Consider, for a moment, how insanely difficult it must be to win a fight. Even though the boxing and the chess are confined to their own rounds, a fighter must always be thinking about his next chess moves during the boxing round and always be contemplating how to take advantage of his opponent’s weaknesses in the ring while playing chess. I don’t know about you, but if I’ve taken a couple devastating blows in a boxing ring, it might be a tad difficult for me to recall what strategy I was trying to deploy on the board.

The WCBO itself considers chessboxing to be “the ultimate challenge for both the body and the mind.” The organization even has designs to one day get chessboxing introduced as an Olympic sport.

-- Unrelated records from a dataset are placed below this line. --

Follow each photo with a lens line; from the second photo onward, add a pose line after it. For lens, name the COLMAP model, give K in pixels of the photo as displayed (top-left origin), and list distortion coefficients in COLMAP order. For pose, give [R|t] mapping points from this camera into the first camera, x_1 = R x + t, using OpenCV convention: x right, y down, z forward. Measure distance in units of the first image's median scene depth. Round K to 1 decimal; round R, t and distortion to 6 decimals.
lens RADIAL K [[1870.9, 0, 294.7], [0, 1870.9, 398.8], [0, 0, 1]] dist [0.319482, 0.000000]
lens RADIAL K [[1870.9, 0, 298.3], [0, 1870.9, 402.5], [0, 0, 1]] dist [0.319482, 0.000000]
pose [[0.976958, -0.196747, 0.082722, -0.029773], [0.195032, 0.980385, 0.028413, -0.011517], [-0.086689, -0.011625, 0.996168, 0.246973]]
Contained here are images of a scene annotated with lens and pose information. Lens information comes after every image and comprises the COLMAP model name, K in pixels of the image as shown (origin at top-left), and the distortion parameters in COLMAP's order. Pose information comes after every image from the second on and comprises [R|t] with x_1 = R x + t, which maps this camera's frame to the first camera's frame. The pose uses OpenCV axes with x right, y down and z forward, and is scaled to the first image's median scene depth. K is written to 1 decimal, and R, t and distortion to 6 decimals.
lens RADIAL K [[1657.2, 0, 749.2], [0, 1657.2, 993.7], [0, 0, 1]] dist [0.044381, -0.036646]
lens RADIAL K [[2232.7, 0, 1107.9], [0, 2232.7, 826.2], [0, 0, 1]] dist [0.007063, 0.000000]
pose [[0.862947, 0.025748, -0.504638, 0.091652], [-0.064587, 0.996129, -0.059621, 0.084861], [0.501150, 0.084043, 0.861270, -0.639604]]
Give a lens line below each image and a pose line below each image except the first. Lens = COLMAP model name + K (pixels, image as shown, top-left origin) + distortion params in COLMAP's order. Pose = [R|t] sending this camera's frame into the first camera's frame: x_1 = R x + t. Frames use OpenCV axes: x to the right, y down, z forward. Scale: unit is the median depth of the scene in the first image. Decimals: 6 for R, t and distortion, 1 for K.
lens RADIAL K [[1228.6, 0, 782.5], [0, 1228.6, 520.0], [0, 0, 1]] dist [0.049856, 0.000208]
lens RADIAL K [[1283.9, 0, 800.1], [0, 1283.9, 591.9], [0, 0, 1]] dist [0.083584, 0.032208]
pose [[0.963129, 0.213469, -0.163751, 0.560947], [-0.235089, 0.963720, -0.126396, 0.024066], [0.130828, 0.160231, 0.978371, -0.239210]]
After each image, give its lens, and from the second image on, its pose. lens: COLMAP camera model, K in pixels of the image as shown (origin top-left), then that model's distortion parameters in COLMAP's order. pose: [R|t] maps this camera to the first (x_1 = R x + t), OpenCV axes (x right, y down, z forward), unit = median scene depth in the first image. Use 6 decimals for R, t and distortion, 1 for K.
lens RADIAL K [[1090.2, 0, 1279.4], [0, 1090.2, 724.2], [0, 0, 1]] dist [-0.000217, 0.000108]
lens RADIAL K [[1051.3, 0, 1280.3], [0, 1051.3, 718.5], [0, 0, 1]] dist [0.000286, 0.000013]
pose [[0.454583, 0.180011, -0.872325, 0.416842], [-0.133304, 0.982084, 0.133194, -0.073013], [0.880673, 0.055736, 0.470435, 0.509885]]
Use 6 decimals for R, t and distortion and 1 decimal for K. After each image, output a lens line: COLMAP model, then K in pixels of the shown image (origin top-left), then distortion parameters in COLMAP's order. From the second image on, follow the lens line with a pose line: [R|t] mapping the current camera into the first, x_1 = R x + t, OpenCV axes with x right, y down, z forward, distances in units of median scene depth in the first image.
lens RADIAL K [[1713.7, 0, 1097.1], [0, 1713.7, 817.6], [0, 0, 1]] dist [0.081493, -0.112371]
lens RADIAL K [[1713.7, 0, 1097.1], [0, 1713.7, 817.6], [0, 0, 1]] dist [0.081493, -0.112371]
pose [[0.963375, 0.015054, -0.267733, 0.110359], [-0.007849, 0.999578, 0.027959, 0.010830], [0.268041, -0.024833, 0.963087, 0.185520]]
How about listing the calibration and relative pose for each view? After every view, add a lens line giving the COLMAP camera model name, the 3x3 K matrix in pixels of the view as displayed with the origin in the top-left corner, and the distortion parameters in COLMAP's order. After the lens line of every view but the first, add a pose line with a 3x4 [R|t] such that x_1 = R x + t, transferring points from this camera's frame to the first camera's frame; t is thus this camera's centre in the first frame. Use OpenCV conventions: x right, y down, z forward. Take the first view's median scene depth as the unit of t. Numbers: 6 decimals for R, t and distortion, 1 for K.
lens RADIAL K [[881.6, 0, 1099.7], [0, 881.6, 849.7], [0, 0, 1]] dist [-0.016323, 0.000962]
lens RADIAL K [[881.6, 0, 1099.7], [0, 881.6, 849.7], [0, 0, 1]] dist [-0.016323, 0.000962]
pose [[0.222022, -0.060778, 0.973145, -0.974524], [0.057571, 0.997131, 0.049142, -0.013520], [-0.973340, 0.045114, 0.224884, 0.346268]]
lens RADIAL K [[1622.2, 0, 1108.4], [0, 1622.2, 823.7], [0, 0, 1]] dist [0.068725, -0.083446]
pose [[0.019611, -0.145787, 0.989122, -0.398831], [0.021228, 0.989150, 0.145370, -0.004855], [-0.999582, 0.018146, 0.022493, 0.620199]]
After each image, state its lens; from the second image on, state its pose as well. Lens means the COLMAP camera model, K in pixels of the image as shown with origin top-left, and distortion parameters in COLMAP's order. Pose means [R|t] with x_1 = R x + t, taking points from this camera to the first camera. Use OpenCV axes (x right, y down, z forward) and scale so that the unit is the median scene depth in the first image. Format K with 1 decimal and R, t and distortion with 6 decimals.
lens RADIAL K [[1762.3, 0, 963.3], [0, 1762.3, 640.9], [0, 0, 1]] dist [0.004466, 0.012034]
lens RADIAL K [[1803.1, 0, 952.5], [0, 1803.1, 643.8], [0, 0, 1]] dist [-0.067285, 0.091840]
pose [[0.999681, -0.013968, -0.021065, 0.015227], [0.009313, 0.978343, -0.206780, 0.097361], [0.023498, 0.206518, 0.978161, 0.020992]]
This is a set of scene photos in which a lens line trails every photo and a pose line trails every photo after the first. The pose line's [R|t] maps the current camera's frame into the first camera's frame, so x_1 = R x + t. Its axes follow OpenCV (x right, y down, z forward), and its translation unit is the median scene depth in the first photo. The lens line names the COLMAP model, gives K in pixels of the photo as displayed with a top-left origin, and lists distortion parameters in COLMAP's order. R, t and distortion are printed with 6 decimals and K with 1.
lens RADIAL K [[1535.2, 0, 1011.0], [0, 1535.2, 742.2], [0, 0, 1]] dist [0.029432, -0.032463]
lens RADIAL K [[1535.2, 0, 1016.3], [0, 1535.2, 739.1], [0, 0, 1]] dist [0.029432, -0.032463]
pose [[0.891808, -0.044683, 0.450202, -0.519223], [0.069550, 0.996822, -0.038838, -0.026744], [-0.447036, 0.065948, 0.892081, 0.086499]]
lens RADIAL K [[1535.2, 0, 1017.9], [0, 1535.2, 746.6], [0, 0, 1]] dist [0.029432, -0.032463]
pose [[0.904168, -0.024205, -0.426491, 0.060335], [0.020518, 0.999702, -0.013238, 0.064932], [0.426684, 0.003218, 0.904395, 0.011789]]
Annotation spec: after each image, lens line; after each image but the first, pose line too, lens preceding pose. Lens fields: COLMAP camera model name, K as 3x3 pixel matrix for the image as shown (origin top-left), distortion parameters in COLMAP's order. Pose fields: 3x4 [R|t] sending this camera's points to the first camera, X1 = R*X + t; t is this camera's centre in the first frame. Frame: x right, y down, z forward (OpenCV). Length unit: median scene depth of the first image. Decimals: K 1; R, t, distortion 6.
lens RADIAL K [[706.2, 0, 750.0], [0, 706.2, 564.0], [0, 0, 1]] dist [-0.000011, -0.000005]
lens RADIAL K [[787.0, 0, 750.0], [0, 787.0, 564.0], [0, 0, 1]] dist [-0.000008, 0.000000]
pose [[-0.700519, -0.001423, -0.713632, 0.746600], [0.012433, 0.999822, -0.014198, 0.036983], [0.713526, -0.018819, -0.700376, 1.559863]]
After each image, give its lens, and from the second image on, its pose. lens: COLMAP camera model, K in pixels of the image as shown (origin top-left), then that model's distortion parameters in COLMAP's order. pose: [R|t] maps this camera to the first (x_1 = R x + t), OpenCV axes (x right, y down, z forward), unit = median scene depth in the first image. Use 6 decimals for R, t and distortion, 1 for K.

Of course, you might be thinking, “Well that’s neat, but what’s to stop a devastating boxer like Mike Tyson from competing and winning every match with a knock out in the second round of the fight?”

The WCBO has those loopholes covered in a regulation that states that each fighter must have “a minimum Elo rating of 1,800 in chess.” The Elo rating is an internationally recognized ranking system for chess players, with the all-time greatest chess players topping out with around a 2,800 ELO rating. There’s also the “zugzwang rule,” which stipulates that a chessboxer cannot deliberately delay making a move on the chess board. If a player continues to do so after two warnings from the referee, they are immediately disqualified.

Currently, chessboxing is still a niche sport that is steadily gaining prominence in Germany, the Netherlands and Eastern European countries like Ukraine and Russia. If you’re interested in checking out some fights, you can find several championship bouts uploaded to YouTube.com. After watching my first official chessboxing match just recently, I have to give the WCBO credit for putting on an entertaining event. Chessboxers enter the ring in much the same way that standard boxers would for a main event fight, complete with theme music and a Micheal Buffer-style ring announcer who hypes up the fighters before the fight. With more and more spectators showing up to each subsequent event, the chessboxers are required to wear noise-cancelling earphones to prevent them from receiving strategic help from the crowd.

If chessboxing is something that might interest you, the WCBO suggests that you start training your body and mind right away. The WCBO requires fighters to have experience fighting in 20 standard boxing matches, as well as meeting their Elo rating standards. Suggested chessboxing training methods include “400-metre chess” (sprint for a lap around a running track, then play a three minute round of chess) and “gong chess” (three minutes on the punching bag, four minutes on the chess board).

So if you think you’ve got the physical and mental determination, you might be the first to represent Canada on the chessboxing world stage.